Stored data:

*** Block opens ***

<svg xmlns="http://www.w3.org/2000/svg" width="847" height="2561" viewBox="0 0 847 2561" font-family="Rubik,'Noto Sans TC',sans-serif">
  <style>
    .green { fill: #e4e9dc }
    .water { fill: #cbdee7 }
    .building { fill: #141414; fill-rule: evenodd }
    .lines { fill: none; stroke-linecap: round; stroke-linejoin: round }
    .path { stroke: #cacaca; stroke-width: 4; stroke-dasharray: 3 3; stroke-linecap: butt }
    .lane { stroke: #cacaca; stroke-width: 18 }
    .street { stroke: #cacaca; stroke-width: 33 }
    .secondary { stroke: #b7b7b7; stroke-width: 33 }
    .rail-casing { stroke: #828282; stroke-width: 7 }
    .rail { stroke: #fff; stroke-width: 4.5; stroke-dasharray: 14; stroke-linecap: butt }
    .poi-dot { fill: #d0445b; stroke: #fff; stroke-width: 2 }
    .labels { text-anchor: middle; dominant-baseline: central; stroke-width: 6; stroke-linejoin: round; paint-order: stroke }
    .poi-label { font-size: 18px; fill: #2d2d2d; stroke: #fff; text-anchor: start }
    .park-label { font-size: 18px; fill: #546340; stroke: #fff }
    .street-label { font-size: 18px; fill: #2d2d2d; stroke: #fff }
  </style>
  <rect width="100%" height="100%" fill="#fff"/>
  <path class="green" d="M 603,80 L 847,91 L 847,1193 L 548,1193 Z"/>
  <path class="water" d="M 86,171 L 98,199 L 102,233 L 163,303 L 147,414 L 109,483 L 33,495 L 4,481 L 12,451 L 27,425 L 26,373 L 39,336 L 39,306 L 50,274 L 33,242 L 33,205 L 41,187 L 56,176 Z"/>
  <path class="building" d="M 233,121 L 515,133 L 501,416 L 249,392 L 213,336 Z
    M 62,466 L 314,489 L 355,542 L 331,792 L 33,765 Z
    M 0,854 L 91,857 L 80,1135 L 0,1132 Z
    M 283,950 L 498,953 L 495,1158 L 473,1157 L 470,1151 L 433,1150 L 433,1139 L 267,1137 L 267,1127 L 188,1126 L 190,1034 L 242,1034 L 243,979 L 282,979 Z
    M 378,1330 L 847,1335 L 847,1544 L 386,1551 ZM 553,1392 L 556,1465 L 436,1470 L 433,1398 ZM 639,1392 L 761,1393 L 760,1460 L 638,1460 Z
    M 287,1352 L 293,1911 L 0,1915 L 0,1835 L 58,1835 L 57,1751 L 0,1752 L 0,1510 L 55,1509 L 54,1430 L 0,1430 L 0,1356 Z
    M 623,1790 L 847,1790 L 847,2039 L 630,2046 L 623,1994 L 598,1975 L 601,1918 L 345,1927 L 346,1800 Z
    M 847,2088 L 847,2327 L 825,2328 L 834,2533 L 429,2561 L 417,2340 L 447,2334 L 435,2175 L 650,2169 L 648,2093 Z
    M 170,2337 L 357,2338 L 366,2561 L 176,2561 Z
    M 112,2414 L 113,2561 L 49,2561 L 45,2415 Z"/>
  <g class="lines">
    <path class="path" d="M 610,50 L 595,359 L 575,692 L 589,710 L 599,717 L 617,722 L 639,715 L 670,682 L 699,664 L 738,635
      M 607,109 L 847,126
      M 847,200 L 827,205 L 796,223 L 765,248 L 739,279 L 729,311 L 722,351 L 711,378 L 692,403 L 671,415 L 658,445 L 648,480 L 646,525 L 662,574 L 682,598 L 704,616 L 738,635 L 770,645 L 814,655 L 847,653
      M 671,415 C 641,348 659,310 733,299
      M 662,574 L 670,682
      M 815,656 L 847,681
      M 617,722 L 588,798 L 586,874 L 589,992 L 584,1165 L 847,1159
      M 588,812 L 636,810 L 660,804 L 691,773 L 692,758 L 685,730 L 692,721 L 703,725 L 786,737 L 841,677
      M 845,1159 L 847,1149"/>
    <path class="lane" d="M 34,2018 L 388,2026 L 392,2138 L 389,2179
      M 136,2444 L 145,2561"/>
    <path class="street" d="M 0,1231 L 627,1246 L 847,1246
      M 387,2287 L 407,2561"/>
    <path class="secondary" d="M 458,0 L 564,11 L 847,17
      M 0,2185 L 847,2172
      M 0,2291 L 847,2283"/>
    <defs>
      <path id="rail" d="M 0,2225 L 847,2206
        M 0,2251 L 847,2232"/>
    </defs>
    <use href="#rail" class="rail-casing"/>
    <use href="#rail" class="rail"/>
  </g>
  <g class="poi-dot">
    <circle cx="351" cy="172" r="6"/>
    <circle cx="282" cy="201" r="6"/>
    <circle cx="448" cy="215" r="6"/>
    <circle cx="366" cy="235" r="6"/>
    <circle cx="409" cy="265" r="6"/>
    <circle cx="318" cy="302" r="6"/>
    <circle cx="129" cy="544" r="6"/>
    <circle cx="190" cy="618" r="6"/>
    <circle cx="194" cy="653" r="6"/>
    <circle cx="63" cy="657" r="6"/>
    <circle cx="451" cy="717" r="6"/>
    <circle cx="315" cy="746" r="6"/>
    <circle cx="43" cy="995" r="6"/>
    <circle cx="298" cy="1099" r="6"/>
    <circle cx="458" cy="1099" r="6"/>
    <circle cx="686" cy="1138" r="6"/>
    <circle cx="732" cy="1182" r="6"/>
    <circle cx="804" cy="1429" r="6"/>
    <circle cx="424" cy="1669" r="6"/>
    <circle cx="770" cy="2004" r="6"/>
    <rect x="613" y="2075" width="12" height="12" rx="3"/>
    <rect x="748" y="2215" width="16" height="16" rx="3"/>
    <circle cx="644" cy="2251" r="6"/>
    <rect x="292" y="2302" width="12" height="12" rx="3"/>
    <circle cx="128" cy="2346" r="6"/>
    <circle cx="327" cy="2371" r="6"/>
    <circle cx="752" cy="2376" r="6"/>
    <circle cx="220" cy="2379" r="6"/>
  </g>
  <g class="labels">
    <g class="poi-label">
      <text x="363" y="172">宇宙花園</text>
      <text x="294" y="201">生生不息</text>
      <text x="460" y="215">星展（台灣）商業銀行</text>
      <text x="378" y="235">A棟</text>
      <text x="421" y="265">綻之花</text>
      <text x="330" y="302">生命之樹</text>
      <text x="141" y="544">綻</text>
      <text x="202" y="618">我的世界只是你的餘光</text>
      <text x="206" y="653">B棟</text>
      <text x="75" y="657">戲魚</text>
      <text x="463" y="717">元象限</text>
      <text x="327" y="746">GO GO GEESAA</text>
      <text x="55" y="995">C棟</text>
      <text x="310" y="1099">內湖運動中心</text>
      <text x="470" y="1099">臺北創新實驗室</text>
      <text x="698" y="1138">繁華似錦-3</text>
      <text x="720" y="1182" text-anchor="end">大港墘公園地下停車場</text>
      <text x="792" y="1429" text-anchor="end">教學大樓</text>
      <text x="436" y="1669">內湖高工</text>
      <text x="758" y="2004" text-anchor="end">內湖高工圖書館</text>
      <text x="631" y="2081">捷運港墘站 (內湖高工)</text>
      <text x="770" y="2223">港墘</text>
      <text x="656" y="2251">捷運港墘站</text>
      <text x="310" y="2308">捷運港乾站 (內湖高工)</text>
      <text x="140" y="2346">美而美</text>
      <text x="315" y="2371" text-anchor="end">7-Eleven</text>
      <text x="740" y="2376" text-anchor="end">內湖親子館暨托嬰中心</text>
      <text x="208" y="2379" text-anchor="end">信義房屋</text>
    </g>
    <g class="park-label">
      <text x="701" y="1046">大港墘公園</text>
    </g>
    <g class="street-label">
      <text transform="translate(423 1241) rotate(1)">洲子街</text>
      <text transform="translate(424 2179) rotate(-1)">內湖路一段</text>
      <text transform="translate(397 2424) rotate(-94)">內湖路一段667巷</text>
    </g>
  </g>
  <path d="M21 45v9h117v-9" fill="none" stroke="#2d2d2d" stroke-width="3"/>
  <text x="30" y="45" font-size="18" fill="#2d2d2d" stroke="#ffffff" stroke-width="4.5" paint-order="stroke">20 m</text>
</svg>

*** Block closes ***
*** Block opens ***

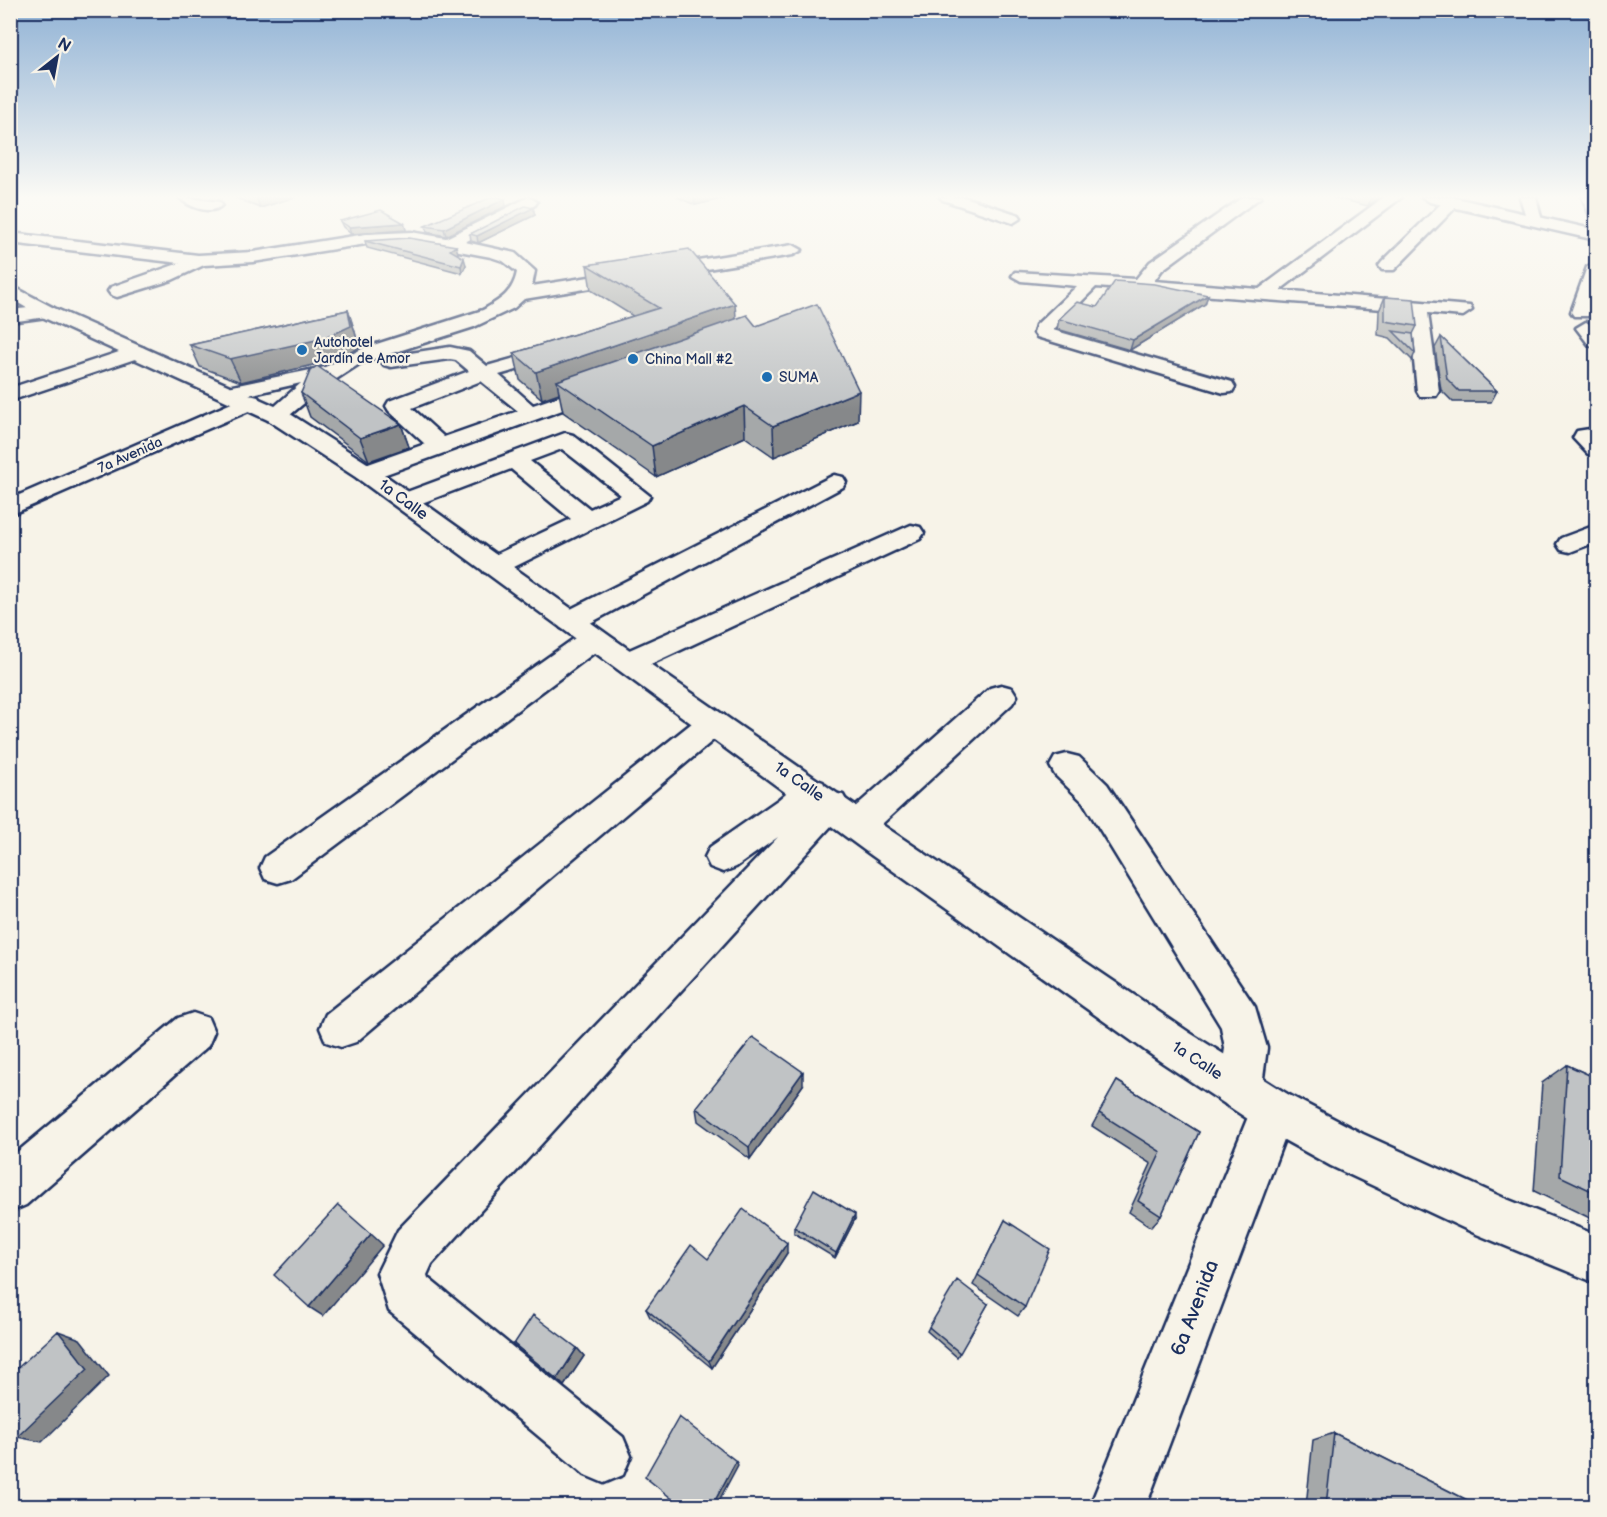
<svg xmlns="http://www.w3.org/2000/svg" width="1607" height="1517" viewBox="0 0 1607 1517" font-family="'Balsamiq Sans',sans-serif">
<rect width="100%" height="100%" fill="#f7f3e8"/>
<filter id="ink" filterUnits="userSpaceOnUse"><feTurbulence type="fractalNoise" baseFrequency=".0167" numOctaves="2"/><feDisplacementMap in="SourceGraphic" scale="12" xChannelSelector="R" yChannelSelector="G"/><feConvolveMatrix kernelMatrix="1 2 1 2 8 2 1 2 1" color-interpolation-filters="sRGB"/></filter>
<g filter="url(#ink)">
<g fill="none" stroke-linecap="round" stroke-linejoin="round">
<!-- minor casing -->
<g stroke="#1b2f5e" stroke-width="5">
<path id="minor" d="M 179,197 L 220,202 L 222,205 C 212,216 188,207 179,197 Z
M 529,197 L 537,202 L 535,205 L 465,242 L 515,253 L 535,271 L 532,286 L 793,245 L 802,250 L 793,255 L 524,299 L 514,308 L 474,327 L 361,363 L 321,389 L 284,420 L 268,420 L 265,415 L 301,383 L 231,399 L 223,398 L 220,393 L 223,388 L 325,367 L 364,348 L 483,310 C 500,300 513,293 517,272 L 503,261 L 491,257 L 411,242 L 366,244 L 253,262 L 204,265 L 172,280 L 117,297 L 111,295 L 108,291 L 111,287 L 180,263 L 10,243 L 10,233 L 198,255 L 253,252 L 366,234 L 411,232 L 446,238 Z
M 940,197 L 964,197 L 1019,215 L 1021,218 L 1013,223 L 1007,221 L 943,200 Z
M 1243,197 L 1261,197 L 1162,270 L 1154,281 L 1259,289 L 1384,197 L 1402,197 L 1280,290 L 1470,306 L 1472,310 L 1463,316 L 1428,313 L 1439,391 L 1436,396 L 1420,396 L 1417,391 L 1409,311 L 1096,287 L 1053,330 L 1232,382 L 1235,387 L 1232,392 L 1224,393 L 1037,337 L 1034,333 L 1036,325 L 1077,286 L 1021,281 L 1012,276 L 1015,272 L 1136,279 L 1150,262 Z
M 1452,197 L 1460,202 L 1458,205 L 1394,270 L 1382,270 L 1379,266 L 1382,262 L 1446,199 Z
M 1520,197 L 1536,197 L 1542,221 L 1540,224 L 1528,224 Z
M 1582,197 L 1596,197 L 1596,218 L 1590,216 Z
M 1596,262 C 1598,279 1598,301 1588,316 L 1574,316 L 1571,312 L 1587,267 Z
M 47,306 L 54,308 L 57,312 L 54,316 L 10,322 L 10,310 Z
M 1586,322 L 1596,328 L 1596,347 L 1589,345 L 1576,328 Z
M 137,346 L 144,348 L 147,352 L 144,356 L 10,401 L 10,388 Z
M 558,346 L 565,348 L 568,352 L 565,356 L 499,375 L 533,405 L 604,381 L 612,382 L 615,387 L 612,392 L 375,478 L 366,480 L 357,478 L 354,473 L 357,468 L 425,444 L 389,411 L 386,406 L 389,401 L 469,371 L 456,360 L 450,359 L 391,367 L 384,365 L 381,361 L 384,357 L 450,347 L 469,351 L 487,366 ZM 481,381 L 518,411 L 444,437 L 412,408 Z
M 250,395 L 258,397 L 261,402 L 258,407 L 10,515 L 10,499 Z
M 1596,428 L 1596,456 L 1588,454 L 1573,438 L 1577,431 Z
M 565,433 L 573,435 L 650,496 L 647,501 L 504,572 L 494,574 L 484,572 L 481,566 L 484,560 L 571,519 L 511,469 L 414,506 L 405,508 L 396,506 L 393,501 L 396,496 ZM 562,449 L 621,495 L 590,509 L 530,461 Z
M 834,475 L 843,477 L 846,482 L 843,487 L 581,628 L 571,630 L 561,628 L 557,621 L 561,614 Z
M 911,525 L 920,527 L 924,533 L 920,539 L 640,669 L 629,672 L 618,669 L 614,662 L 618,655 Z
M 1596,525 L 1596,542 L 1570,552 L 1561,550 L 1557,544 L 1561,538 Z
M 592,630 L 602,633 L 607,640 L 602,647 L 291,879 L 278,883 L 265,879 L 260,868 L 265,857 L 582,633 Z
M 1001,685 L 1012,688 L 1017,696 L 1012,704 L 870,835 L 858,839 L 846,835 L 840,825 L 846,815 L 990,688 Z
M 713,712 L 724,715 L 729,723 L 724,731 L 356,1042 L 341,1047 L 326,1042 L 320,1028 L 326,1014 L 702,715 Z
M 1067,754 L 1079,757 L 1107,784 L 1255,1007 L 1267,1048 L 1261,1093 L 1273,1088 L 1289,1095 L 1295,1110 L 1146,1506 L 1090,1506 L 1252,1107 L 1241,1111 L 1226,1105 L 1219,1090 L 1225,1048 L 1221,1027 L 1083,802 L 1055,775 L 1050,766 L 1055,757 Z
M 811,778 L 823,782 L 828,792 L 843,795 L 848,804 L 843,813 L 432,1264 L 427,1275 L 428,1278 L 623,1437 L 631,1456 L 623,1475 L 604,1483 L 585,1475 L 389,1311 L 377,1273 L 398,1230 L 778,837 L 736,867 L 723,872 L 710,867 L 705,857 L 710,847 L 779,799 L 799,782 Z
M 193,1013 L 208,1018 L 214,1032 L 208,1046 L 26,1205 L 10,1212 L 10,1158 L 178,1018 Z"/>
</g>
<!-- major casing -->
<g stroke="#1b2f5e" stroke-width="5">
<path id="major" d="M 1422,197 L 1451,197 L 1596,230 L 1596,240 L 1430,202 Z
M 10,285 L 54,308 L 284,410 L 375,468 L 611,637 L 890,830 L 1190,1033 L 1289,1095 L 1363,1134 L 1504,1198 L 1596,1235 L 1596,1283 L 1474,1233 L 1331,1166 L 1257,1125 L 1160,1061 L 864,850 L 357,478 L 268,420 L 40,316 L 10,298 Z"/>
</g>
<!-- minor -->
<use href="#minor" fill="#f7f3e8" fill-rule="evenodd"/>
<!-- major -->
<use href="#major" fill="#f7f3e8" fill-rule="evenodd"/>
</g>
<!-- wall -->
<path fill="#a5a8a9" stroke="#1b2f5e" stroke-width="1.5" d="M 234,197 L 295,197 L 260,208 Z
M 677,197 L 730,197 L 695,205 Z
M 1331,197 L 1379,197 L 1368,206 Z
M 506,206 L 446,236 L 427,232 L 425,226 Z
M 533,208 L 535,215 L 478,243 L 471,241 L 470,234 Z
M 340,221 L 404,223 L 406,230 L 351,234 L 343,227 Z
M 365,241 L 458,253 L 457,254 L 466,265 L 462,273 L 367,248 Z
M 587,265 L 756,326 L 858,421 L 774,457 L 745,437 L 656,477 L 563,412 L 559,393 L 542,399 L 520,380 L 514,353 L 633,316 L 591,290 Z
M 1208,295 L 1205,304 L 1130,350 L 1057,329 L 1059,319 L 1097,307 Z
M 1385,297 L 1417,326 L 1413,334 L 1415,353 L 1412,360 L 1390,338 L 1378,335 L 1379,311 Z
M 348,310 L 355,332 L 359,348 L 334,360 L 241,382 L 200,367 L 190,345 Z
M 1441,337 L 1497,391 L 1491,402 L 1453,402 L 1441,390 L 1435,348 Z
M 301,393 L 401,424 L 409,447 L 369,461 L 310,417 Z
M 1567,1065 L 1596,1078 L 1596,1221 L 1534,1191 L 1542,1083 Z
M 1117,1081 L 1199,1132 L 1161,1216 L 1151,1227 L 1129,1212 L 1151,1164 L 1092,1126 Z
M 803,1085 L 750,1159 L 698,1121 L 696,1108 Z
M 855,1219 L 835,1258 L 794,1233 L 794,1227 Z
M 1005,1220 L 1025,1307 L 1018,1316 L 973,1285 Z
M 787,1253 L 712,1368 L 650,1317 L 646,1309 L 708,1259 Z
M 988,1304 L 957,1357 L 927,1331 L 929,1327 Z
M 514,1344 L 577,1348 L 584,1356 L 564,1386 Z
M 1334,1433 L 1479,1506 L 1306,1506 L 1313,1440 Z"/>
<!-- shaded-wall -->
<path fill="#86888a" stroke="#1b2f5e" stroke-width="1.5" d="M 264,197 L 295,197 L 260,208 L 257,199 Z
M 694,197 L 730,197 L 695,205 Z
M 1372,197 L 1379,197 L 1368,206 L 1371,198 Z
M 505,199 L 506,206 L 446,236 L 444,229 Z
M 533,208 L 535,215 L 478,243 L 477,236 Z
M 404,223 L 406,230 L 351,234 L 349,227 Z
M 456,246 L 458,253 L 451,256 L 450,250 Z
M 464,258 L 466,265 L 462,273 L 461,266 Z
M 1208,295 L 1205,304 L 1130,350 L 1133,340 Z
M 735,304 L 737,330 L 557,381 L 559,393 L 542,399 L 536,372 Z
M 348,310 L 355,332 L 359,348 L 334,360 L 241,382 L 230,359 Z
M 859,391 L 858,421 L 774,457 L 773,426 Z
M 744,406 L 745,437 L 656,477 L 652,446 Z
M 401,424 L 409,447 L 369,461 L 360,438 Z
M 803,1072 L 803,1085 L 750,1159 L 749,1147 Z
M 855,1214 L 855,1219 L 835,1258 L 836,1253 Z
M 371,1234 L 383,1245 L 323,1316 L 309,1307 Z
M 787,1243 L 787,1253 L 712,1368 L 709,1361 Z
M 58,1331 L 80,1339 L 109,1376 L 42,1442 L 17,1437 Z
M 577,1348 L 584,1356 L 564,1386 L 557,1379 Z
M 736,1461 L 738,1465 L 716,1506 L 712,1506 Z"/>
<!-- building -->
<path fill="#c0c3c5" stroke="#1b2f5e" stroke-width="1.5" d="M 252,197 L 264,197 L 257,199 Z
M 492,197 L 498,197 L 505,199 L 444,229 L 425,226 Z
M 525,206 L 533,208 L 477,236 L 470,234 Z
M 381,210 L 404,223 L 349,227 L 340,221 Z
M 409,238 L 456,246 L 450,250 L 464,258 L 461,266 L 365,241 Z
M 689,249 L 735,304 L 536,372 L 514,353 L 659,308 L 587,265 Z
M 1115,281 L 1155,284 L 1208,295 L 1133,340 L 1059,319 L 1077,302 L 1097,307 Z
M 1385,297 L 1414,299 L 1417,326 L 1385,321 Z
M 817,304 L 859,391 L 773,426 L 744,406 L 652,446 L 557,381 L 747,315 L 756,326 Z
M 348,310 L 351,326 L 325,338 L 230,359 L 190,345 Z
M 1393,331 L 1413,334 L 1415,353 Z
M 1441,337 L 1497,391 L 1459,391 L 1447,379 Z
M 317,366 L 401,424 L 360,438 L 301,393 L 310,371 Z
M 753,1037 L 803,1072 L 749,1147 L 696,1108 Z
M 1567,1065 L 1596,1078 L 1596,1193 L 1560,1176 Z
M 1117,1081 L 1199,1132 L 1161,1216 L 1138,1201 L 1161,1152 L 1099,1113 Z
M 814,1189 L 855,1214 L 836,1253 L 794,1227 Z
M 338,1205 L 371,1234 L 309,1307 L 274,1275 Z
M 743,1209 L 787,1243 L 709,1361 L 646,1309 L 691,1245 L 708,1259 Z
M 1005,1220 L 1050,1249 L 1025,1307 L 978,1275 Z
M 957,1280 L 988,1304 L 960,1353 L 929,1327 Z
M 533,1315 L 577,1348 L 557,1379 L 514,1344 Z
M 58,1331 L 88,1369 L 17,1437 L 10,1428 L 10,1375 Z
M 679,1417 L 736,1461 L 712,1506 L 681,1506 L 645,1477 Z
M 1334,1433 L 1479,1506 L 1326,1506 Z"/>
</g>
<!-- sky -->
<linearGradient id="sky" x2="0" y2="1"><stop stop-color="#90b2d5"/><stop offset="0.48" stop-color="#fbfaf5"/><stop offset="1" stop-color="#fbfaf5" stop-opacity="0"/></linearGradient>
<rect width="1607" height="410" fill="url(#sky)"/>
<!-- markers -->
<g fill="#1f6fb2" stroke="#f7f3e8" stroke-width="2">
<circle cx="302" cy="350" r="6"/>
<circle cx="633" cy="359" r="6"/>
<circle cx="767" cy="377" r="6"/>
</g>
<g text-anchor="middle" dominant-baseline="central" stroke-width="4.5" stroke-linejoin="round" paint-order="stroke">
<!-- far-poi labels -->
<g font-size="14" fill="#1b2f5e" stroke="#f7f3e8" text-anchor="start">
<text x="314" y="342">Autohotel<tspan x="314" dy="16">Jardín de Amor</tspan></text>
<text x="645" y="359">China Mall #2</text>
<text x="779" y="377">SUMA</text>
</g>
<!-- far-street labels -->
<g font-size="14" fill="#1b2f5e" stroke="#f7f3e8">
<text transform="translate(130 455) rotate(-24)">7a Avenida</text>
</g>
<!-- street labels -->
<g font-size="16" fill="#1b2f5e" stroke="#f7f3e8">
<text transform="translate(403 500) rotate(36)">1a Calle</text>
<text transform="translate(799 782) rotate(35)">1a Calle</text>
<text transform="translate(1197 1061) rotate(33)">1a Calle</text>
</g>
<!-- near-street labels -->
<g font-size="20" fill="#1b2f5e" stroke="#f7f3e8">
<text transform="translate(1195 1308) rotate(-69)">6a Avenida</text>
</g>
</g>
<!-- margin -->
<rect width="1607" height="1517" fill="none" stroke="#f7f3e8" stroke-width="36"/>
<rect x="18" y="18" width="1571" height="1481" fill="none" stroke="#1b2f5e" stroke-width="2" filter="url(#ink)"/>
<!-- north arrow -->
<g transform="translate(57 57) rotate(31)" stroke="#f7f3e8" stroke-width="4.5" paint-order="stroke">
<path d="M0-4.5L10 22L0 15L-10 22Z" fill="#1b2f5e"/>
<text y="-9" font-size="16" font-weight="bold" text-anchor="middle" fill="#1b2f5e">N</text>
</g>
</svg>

*** Block closes ***

- [WORK INSTRUCTIONS]:
Where a line of the records holds the word "lines", copy that line.

- [REPLY]:
    .lines { fill: none; stroke-linecap: round; stroke-linejoin: round }
  <g class="lines">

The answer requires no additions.